As we head into the second half of 2018, how about a pause for some predictions for the coming period? In descending order of wishful thinking, I suggest that, over the next five years, Unai Emery will win the Premier League with Arsenal; if he is not in jail, Donald J Trump will be comfortably re-elected as President of the United States; and someone, somewhere will crack the conundrum of how digitisation can deliver a radical new way in which complex commercial insurance is developed and distributed.
The proliferation of fintech and insurtech companies has been astounding. Hubs and hackathons have seemingly popped up everywhere, trying to find ways to streamline our processing or redefine the way in which risk is managed and priced. No self-respecting firm of any size can now be seen not to have senior executives with the word “innovation” in their job title. Talk of the “fourth industrial revolution” is constant. And yet, thus far, the response of the sceptic – “this is all very clever, but does it do anything useful” – has been hard to counter.
Perhaps because of this, one of the most challenging aspects of the growth in these technology concepts has not had sufficient attention. What role should our regulators play in the digitisation of insurance?
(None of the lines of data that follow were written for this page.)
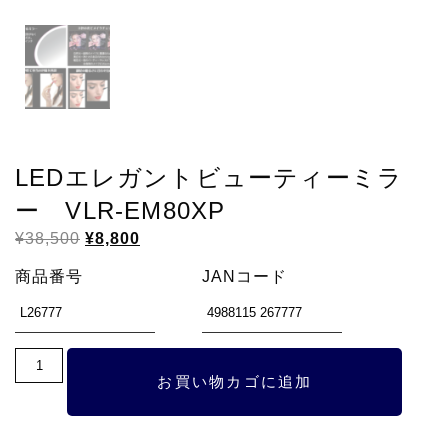
LEDエレガントビューティーミラ
ー VLR-EM80XP
元
現
¥
38,500
¥
8,800
の
在
商品番号
JANコード
価
の
格
価
は
格
¥38,500
は
LED
で
¥8,800
お買い物カゴに追加
エ
し
で
レ
た。
す。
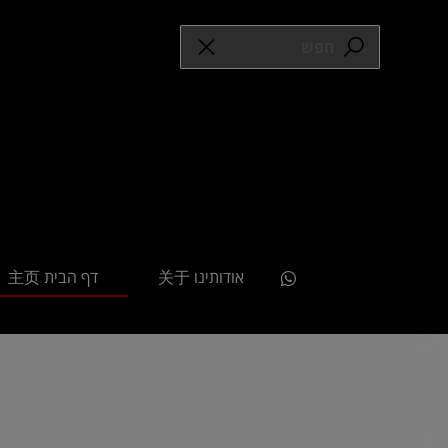
אודותינו 关于
דף הבית 主页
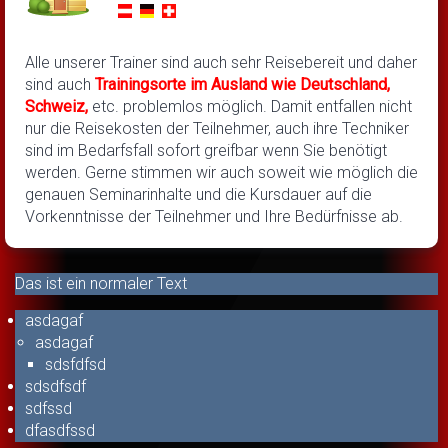
Alle unserer Trainer sind auch sehr Reisebereit und daher
sind auch
Trainingsorte im Ausland wie Deutschland,
Schweiz,
etc. problemlos möglich. Damit entfallen nicht
nur die Reisekosten der Teilnehmer, auch ihre Techniker
sind im Bedarfsfall sofort greifbar wenn Sie benötigt
werden. Gerne stimmen wir auch soweit wie möglich die
genauen Seminarinhalte und die Kursdauer auf die
Vorkenntnisse der Teilnehmer und Ihre Bedürfnisse ab.
Das ist ein normaler Text
asdagaf
asdagaf
sdsfdfsd
sdsdfsdf
sdfssd
dfasdfssd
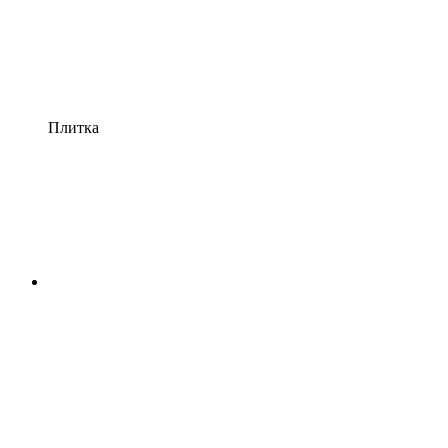
Плитка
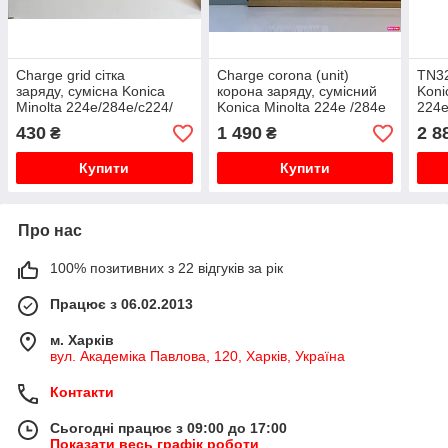
Charge grid сітка
Charge corona (unit)
TN3
заряду, сумісна Konica
корона заряду, сумісний
Koni
Minolta 224e/284e/с224/
Konica Minolta 224e /284e
224e
с221/с284, PCR224
/с224/с221/с284, 7054
tn-3
430
1 490
2 8
₴
₴
Купити
Купити
Про нас
100% позитивних з 22 відгуків за рік
Працює з 06.02.2013
м. Харків
вул. Академіка Павлова, 120, Харків, Україна
Контакти
Сьогодні працює з 09:00 до 17:00
Показати весь графік роботи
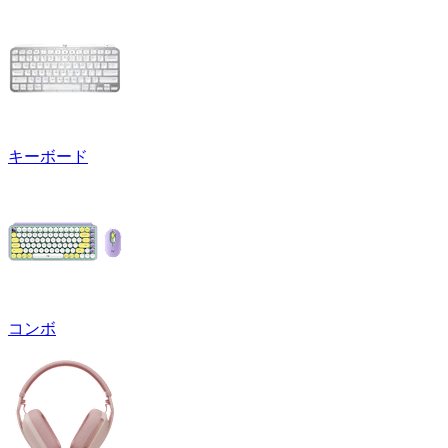
キーボード
コンボ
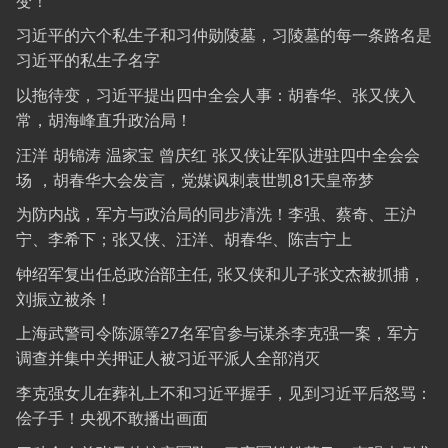
变！
习近平的六个私生子和习仲勋陵墓，习陵墓的每一条路名是
习近平的私生子名字
以拖待变，习近平提出四中全会人事：胡春华、张又侠入
常，胡海峰直升政治局！
汪洋 胡锦涛 温家宝 曾庆红 张又侠让军队进驻四中全会会
场 ，胡春华大会发言，党媒讽刺袁世凯81天皇帝梦
为防内战，军方与政治局的同步清洗！李强、蔡奇、王沪
宁、李希下；张又侠、汪洋、胡春华、陈吉宁上
钟绍军复出任总政治部主任, 张又侠和儿子张文杰被抓捕，
刘振立被杀！
上海武警司令陈源等27名军官参与谋杀李克强一案，军方
调查并集中关押证人被习近平派人全部消灭
李克强女儿在葬礼上不和习近平握手，见到习近平后怒骂：
侩子手！央视不敢播出画面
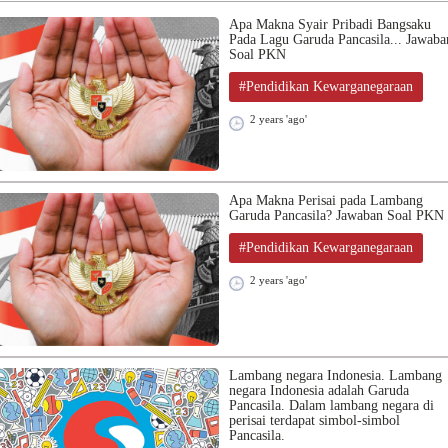
Apa Makna Syair Pribadi Bangsaku
Pada Lagu Garuda Pancasila... Jawaba
Soal PKN
#Pendidikan Kewarganegaraan
2 years 'ago'
Apa Makna Perisai pada Lambang
Garuda Pancasila? Jawaban Soal PKN
#Pendidikan Kewarganegaraan
2 years 'ago'
Lambang negara Indonesia. Lambang
negara Indonesia adalah Garuda
Pancasila. Dalam lambang negara di
perisai terdapat simbol-simbol
Pancasila.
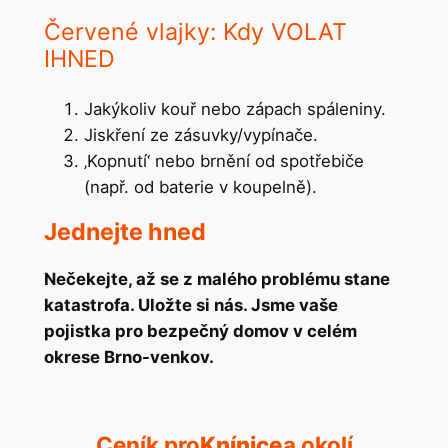
Červené vlajky: Kdy VOLAT
IHNED
Jakýkoliv kouř nebo zápach spáleniny.
Jiskření ze zásuvky/vypínače.
‚Kopnutí‘ nebo brnění od spotřebiče
(např. od baterie v koupelně).
Jednejte hned
Nečekejte, až se z malého problému stane
katastrofa. Uložte si nás. Jsme vaše
pojistka pro bezpečný domov v celém
okrese Brno-venkov.
Ceník pro
Knínice
a okolí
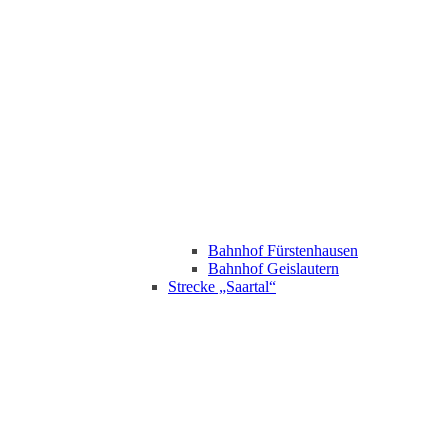
Bahnhof Fürstenhausen
Bahnhof Geislautern
Strecke „Saartal“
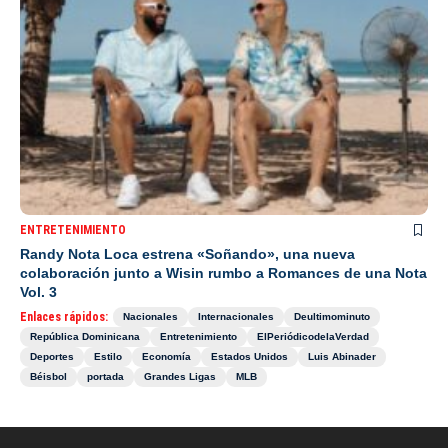
ENTRETENIMIENTO
Randy Nota Loca estrena «Soñando», una nueva
colaboración junto a Wisin rumbo a Romances de una Nota
Vol. 3
Enlaces rápidos:
Nacionales
Internacionales
Deultimominuto
República Dominicana
Entretenimiento
ElPeriódicodelaVerdad
Deportes
Estilo
Economía
Estados Unidos
Luis Abinader
Béisbol
portada
Grandes Ligas
MLB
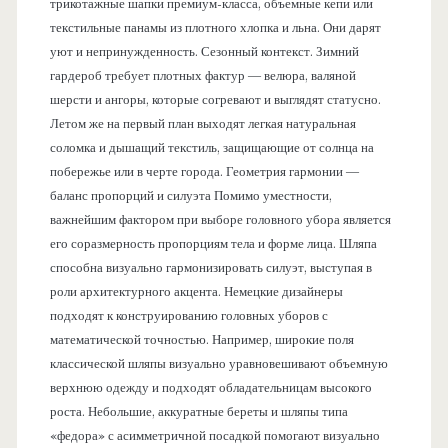
трикотажные шапки премиум-класса, объемные кепи или
текстильные панамы из плотного хлопка и льна. Они дарят
уют и непринужденность. Сезонный контекст. Зимний
гардероб требует плотных фактур — велюра, валяной
шерсти и ангоры, которые согревают и выглядят статусно.
Летом же на первый план выходят легкая натуральная
соломка и дышащий текстиль, защищающие от солнца на
побережье или в черте города. Геометрия гармонии —
баланс пропорций и силуэта Помимо уместности,
важнейшим фактором при выборе головного убора является
его соразмерность пропорциям тела и форме лица. Шляпа
способна визуально гармонизировать силуэт, выступая в
роли архитектурного акцента. Немецкие дизайнеры
подходят к конструированию головных уборов с
математической точностью. Например, широкие поля
классической шляпы визуально уравновешивают объемную
верхнюю одежду и подходят обладательницам высокого
роста. Небольшие, аккуратные береты и шляпы типа
«федора» с асимметричной посадкой помогают визуально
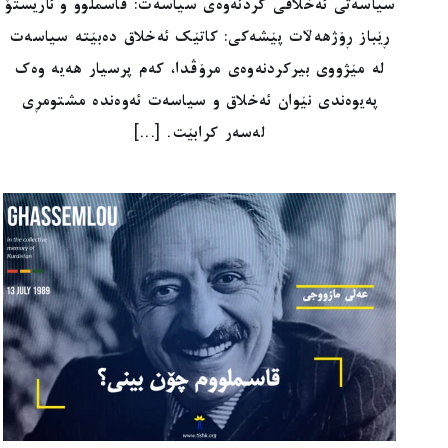
سیاسەتی ئەخلاقی کردنەوەی سیاسەت: قاسملوو و ئاریستۆ
ڕێباز ڕۆژهەڵات پێشەکی: کاتێک ئەخلاق دەبێتە سیاسەت
لە مێژووی بیرکردنەوەی مرۆڤدا، کەم پرسیار هەیە وەک
پەیوەندی نێوان ئەخلاق و سیاسەت ئەوەندە مشتومڕی
لەسەر کرابێت. [...]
The thought was prompted when I was asked by BIPAR – the European Federation of insurance Intermediaries, of which I am a director – to comment on a survey that has been circulated by the European Insurance and Occupational Pensions Authority (EIOPA). This sought views on the regulation of insurtech firms and, in a number of areas, asked if there should be a separate regime for them.
Let us get one thing straight. All of us in our industry are committed to finding ways of producing ever better, cheaper products for our clients. Technology, as I set out at the beginning, has a huge role to play in helping us achieve that. But this is a process in which everybody is involved. There can be no regulatory favouritism in an attempt to incubate innovation.
In London both brokers and insurers are investing significant sums in technology research and development. The stories some LIIBA members tell me, especially about the ways in which they are restructuring their back offices using robots, are staggering. As one put it to me: “My robot costs less than half of a person in India. It doesn’t eat, it doesn’t sleep and this time next year it will be twice as clever as it is now.” So, insurtech is not the sole preserve of hipsters up near the Old Street roundabout. Everyone is at it.
Undoubtedly, one impediment to innovation in product or process is the regulatory treatment your new “thing” might attract. It is right that regulators should be sensitive to this. Concepts like the FCA’s regulatory sandbox are sound in principle – although it should be called a sandpit as we are not in America). But they must deliver a level playing field for new entrants and incumbents. Products aimed at vulnerable groups or in high risk categories of financial services should be treated with the same caution – whatever their delivery mechanism. A bad product sold via an app is still a bad product.
Next generation technology is coming, and it is going to deliver fantastic outcomes for our clients. But, in order for that to happen, everyone needs to be treated fairly. There is no monopoly of common sense on either side of the technology fence. Regulators need to recognise this if they are to truly foster innovation rather than frustrate it.